U.S. Trying to Demoralize Russia by Calling Troops War Criminals: Ambassador

A Russian official accused the United States of inciting "Russophobia" after the State Department declared President Vladimir Putin's actions as war crimes.

U.S. Secretary of State Antony Blinken officially determined Wednesday that Russian forces have committed war crimes in the attack on Ukraine. Russian Ambassador to the U.S. Anatoly Antonov questioned the U.S. government's authority to judge what should be deemed war crimes, then rejected America's claim.

"A country on whose conscience hundreds of thousands of ruined lives around the world, destroyed states, dozens of humanitarian disasters, and the creation of hotbeds of international terrorism, by definition, cannot be such," Antonov said. "It is obvious that the purpose of such statements is to demonize our country in the eyes of the public, to incite Russophobia," he continued.

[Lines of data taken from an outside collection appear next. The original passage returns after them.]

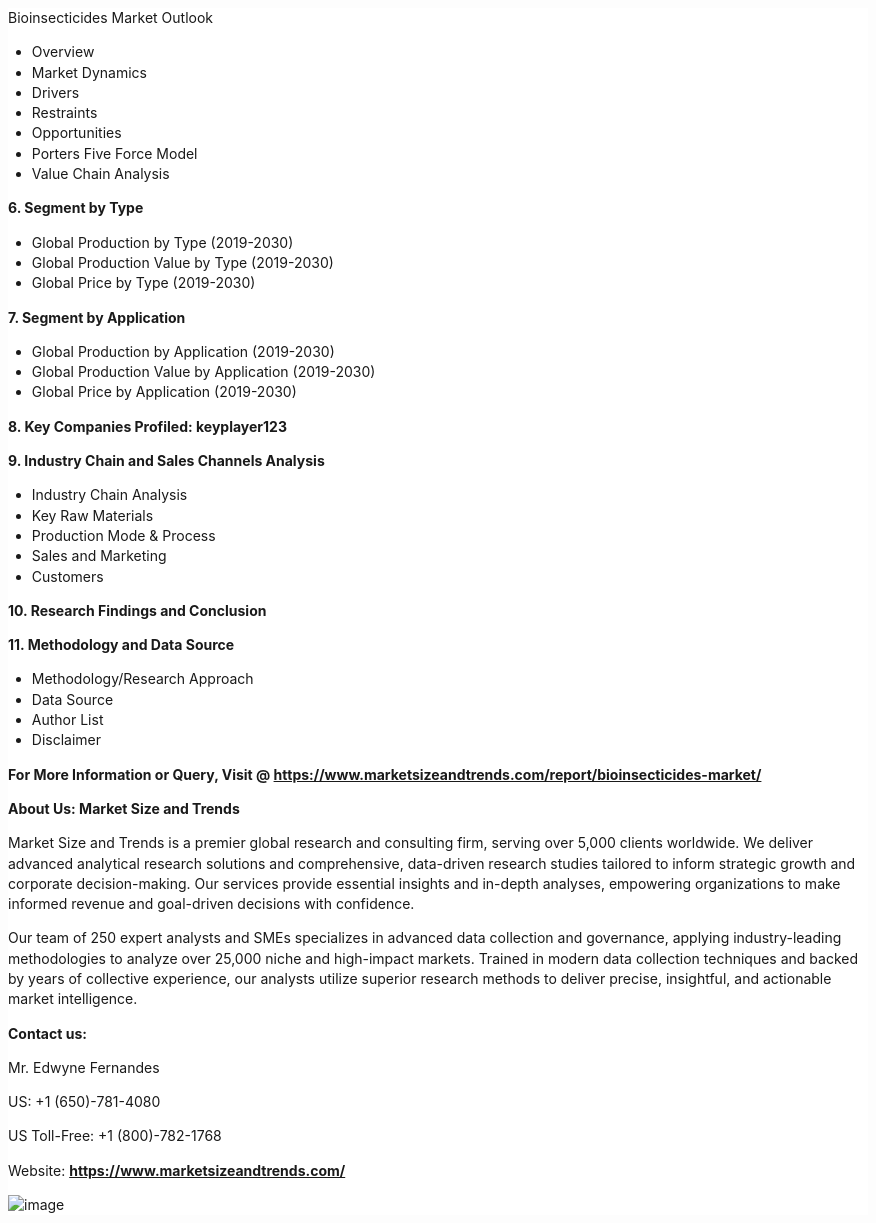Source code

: Bioinsecticides Market Outlook</strong></p><ul><li>Overview</li><li>Market Dynamics</li><li>Drivers</li><li>Restraints</li><li>Opportunities</li><li>Porters Five Force Model</li><li>Value Chain Analysis&nbsp;</li></ul><p><strong>6. Segment by Type</strong></p><ul><li>Global Production by Type (2019-2030)</li><li>Global Production Value by Type (2019-2030)</li><li>Global Price by Type (2019-2030)</li></ul><p><strong>7. Segment by Application</strong></p><ul><li>Global Production by Application (2019-2030)</li><li>Global Production Value by Application (2019-2030)</li><li>Global Price by Application (2019-2030)</li></ul><p><strong>8. Key Companies Profiled: keyplayer123</strong></p><p><strong>9. Industry Chain and Sales Channels Analysis</strong></p><ul><li>Industry Chain Analysis</li><li>Key Raw Materials</li><li>Production Mode &amp; Process</li><li>Sales and Marketing</li><li>Customers</li></ul><p><strong>10. Research Findings and Conclusion</strong></p><p><strong>11. Methodology and Data Source</strong></p><ul><li>Methodology/Research Approach</li><li>Data Source</li><li>Author List</li><li>Disclaimer</li></ul></p><p><strong>For More Information or Query, Visit @ <a href="https://www.marketsizeandtrends.com/report/bioinsecticides-market/">https://www.marketsizeandtrends.com/report/bioinsecticides-market/</a></strong></p><p><strong>About Us: Market Size and Trends</strong></p><p>Market Size and Trends is a premier global research and consulting firm, serving over 5,000 clients worldwide. We deliver advanced analytical research solutions and comprehensive, data-driven research studies tailored to inform strategic growth and corporate decision-making. Our services provide essential insights and in-depth analyses, empowering organizations to make informed revenue and goal-driven decisions with confidence.</p><p>Our team of 250 expert analysts and SMEs specializes in advanced data collection and governance, applying industry-leading methodologies to analyze over 25,000 niche and high-impact markets. Trained in modern data collection techniques and backed by years of collective experience, our analysts utilize superior research methods to deliver precise, insightful, and actionable market intelligence.</p><p><strong>Contact us:</strong></p><p>Mr. Edwyne Fernandes</p><p>US: +1 (650)-781-4080</p><p>US Toll-Free: +1 (800)-782-1768</p><p>Website: <strong><a href="https://www.marketsizeandtrends.com/">https://www.marketsizeandtrends.com/</a></strong></p>
![image](https://github.com/user-attachments/assets/8d0493c2-f23e-4d33-82f6-583f2ee05368)
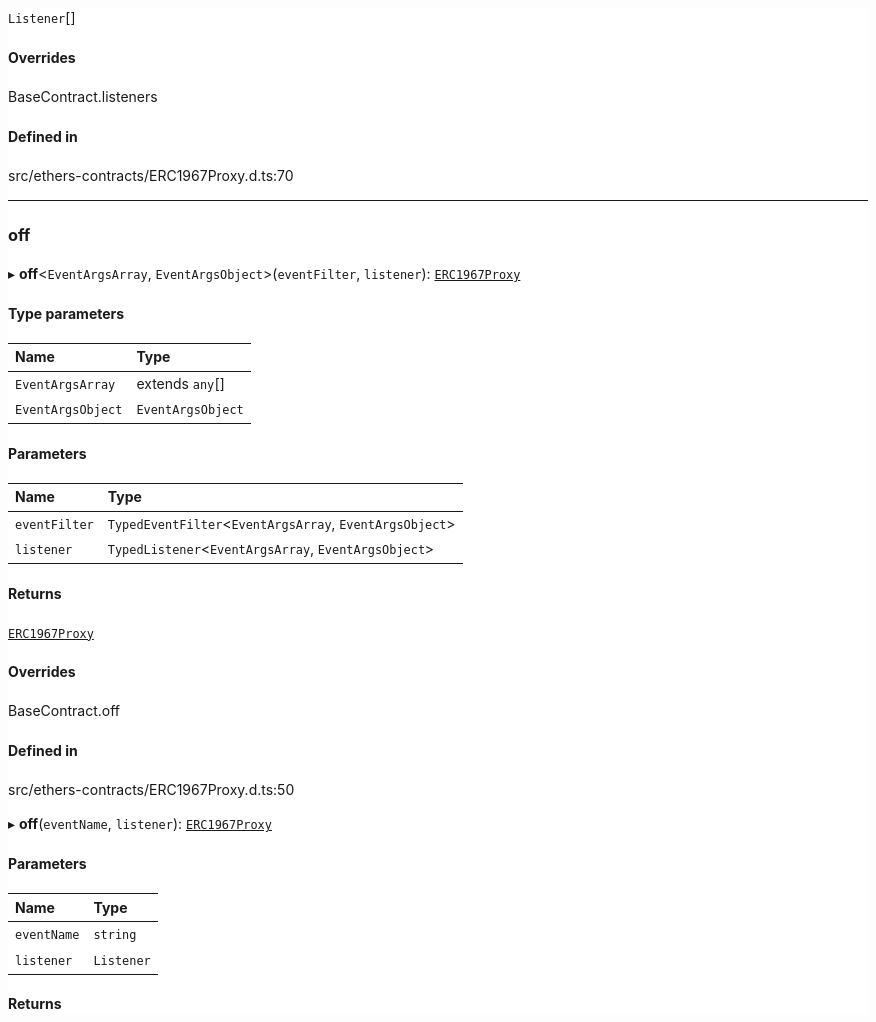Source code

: `Listener`[]

#### Overrides

BaseContract.listeners

#### Defined in

src/ethers-contracts/ERC1967Proxy.d.ts:70

___

### off

▸ **off**<`EventArgsArray`, `EventArgsObject`\>(`eventFilter`, `listener`): [`ERC1967Proxy`](ethers_contracts.ERC1967Proxy.md)

#### Type parameters

| Name | Type |
| :------ | :------ |
| `EventArgsArray` | extends `any`[] |
| `EventArgsObject` | `EventArgsObject` |

#### Parameters

| Name | Type |
| :------ | :------ |
| `eventFilter` | `TypedEventFilter`<`EventArgsArray`, `EventArgsObject`\> |
| `listener` | `TypedListener`<`EventArgsArray`, `EventArgsObject`\> |

#### Returns

[`ERC1967Proxy`](ethers_contracts.ERC1967Proxy.md)

#### Overrides

BaseContract.off

#### Defined in

src/ethers-contracts/ERC1967Proxy.d.ts:50

▸ **off**(`eventName`, `listener`): [`ERC1967Proxy`](ethers_contracts.ERC1967Proxy.md)

#### Parameters

| Name | Type |
| :------ | :------ |
| `eventName` | `string` |
| `listener` | `Listener` |

#### Returns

The United Nations Office on Genocide Prevention and the Responsibility to Protect defines war crimes as violations of international humanitarian law and differentiates the acts from crimes of genocide and crimes against humanity. The International Criminal Court (ICC) has already launched an investigation.

Anatoly Antonov
Anatoly Antonov, Russia's ambassador to the U.S., accused the United States of inciting "Russophobia" after the State Department declared President Vladimir Putin's actions as war crimes. Above, Antonov is shown at a forum on U.S.-South Korean relations at the Atlantic Council in Washington, D.C., on December 12, 2017. Getty Images

Russian media claims the military operation in Ukraine is to "demilitarize and denazify," and that Russian forces are only targeting military infrastructure and Ukrainian troops.

Blinken countered, saying after "careful review of available information," the Moscow military intentionally attacked civilians.

"We've seen numerous credible reports of indiscriminate attacks and attacks deliberately targeting civilians, as well as other atrocities," Blinken said in a statement. "Russia's forces have destroyed apartment buildings, schools, hospitals, critical infrastructure, civilian vehicles, shopping centers, and ambulances, leaving thousands of innocent civilians killed or wounded."

The ICC generally prosecutes alleged war crimes. Upon conviction, a defendant can be sentenced to prison and serve time within a country that agreed to enforce the term.

Earlier this month, ICC prosecutor Karim Khan said his office received referrals from 39 ICC states, enabling his office to proceed with an investigation into the war on Ukraine.

"With an active investigation now underway, I repeat my call to all those engaged in hostilities in Ukraine to adhere strictly to the applicable rules of international humanitarian law," Khan said in a statement. "No individual in the Ukraine situation has a license to commit crimes within the jurisdiction of the [ICC]."

Though neither Ukraine nor Russia are parties to the statute that created the ICC, Khan said the office will continue its investigation because Ukraine has legally accepted ICC's jurisdiction over alleged crimes under the Rome Statute occurring on its territory.

Newsweek contacted the U.S. Department of State for comment.